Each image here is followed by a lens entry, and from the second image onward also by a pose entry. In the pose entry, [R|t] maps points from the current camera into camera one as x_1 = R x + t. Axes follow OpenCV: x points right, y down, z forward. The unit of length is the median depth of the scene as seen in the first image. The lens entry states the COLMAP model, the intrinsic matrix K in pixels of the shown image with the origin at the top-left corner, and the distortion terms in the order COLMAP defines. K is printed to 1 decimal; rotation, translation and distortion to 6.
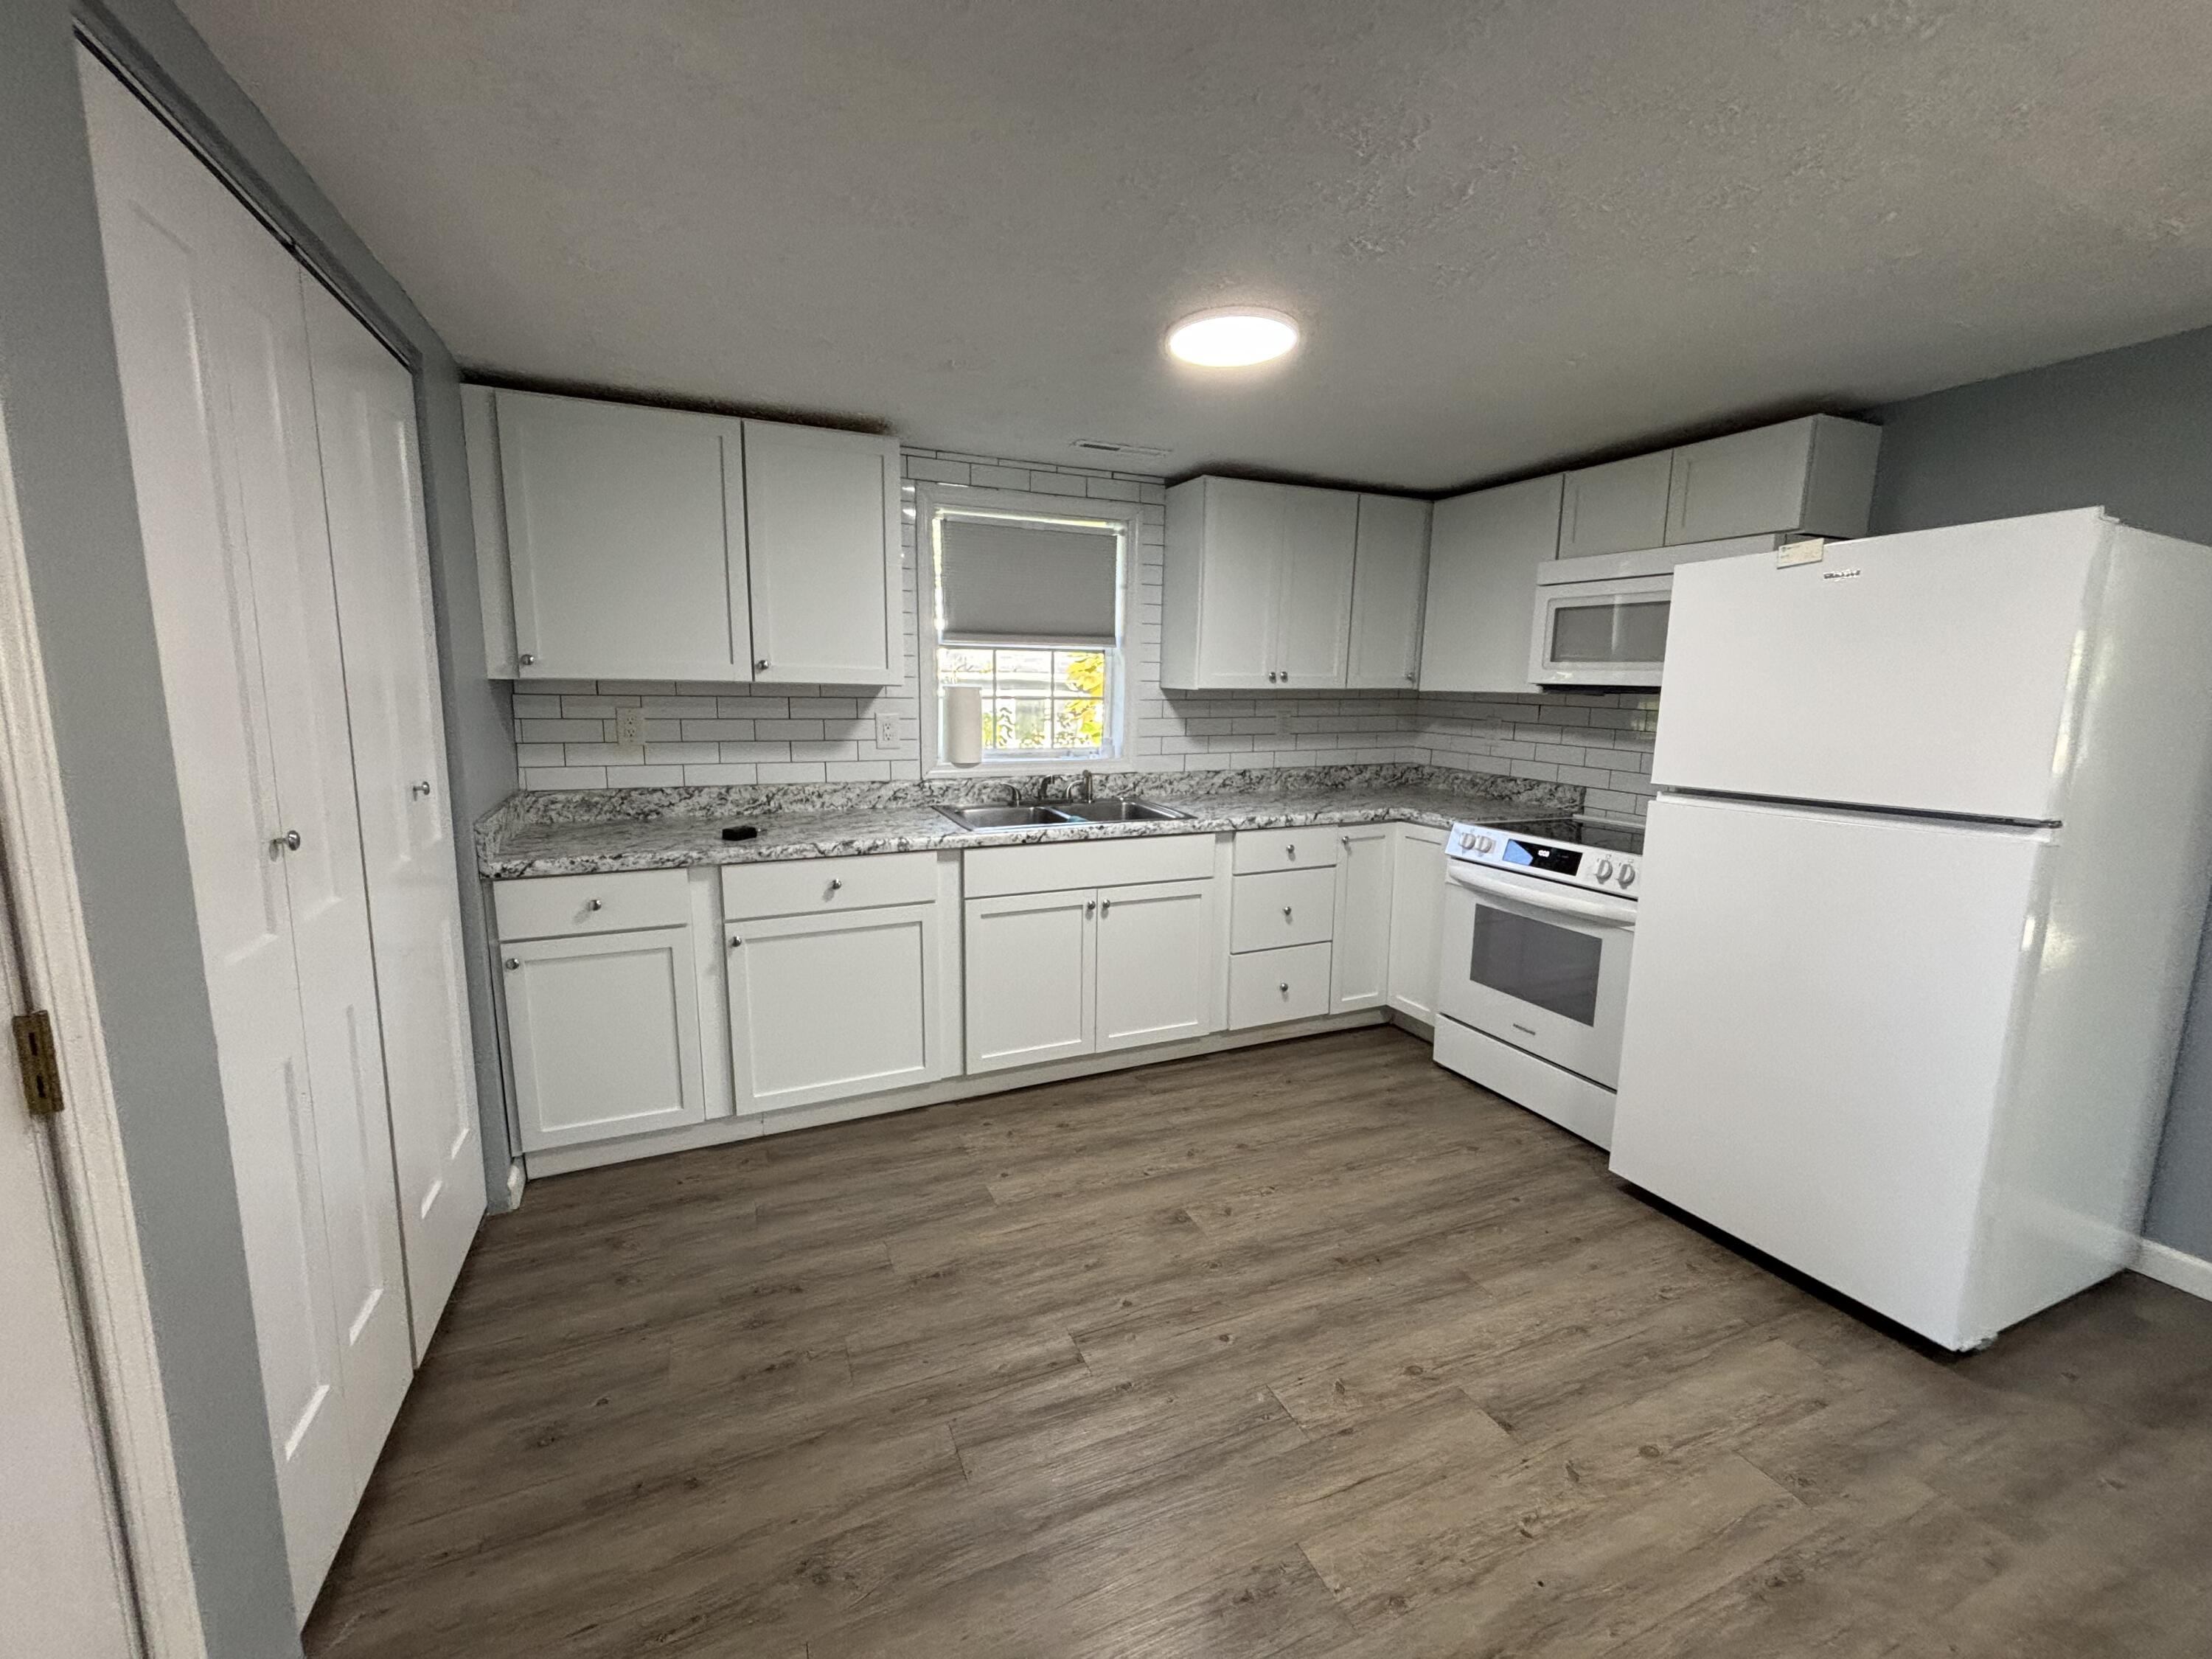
lens RADIAL K [[894.6, 0, 1105.3], [0, 894.6, 825.6], [0, 0, 1]] dist [-0.001025, -0.000650]
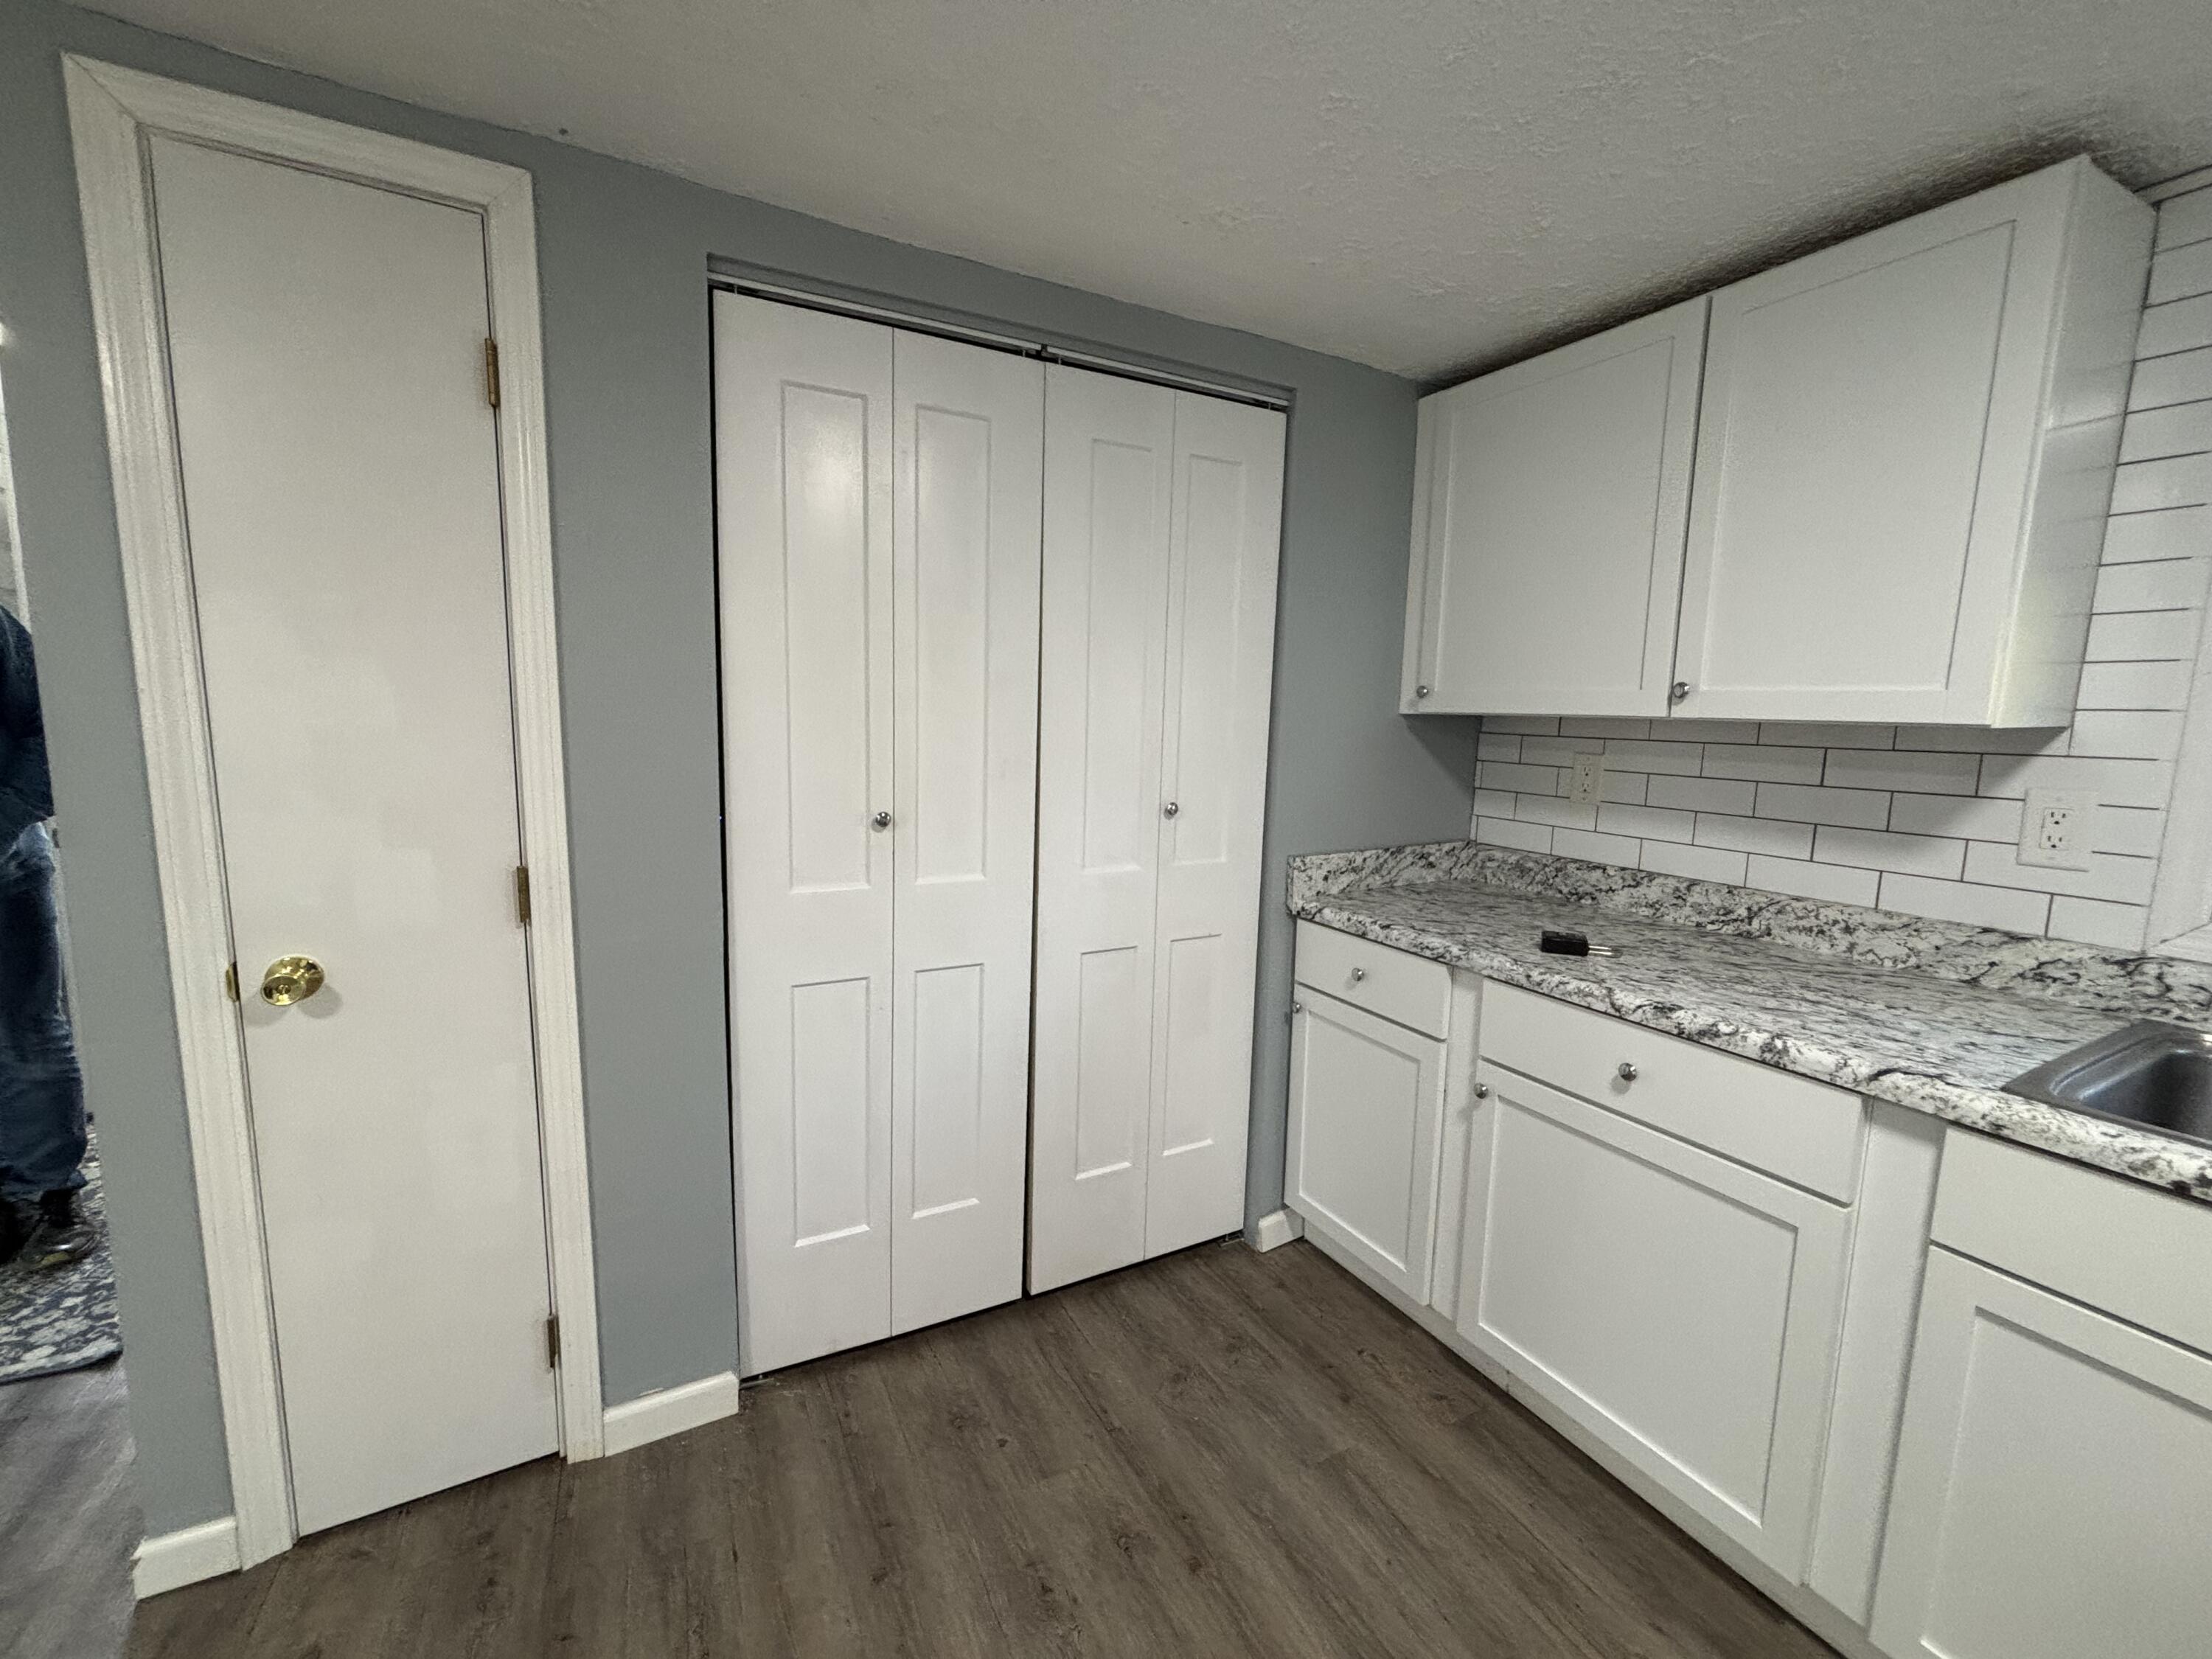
lens RADIAL K [[894.6, 0, 1105.3], [0, 894.6, 825.6], [0, 0, 1]] dist [-0.001025, -0.000650]
pose [[0.066530, 0.112808, -0.991387, 0.209035], [-0.178115, 0.978972, 0.099442, -0.079579], [0.981758, 0.169965, 0.085224, 0.577720]]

# [Exercise description]
Please quote the listing above line for line, with nothing changed, and leave out the pictures.

# [Solution for this task]
Each image here is followed by a lens entry, and from the second image onward also by a pose entry. In the pose entry, [R|t] maps points from the current camera into camera one as x_1 = R x + t. Axes follow OpenCV: x points right, y down, z forward. The unit of length is the median depth of the scene as seen in the first image. The lens entry states the COLMAP model, the intrinsic matrix K in pixels of the shown image with the origin at the top-left corner, and the distortion terms in the order COLMAP defines. K is printed to 1 decimal; rotation, translation and distortion to 6.
lens RADIAL K [[894.6, 0, 1105.3], [0, 894.6, 825.6], [0, 0, 1]] dist [-0.001025, -0.000650]
lens RADIAL K [[894.6, 0, 1105.3], [0, 894.6, 825.6], [0, 0, 1]] dist [-0.001025, -0.000650]
pose [[0.066530, 0.112808, -0.991387, 0.209035], [-0.178115, 0.978972, 0.099442, -0.079579], [0.981758, 0.169965, 0.085224, 0.577720]]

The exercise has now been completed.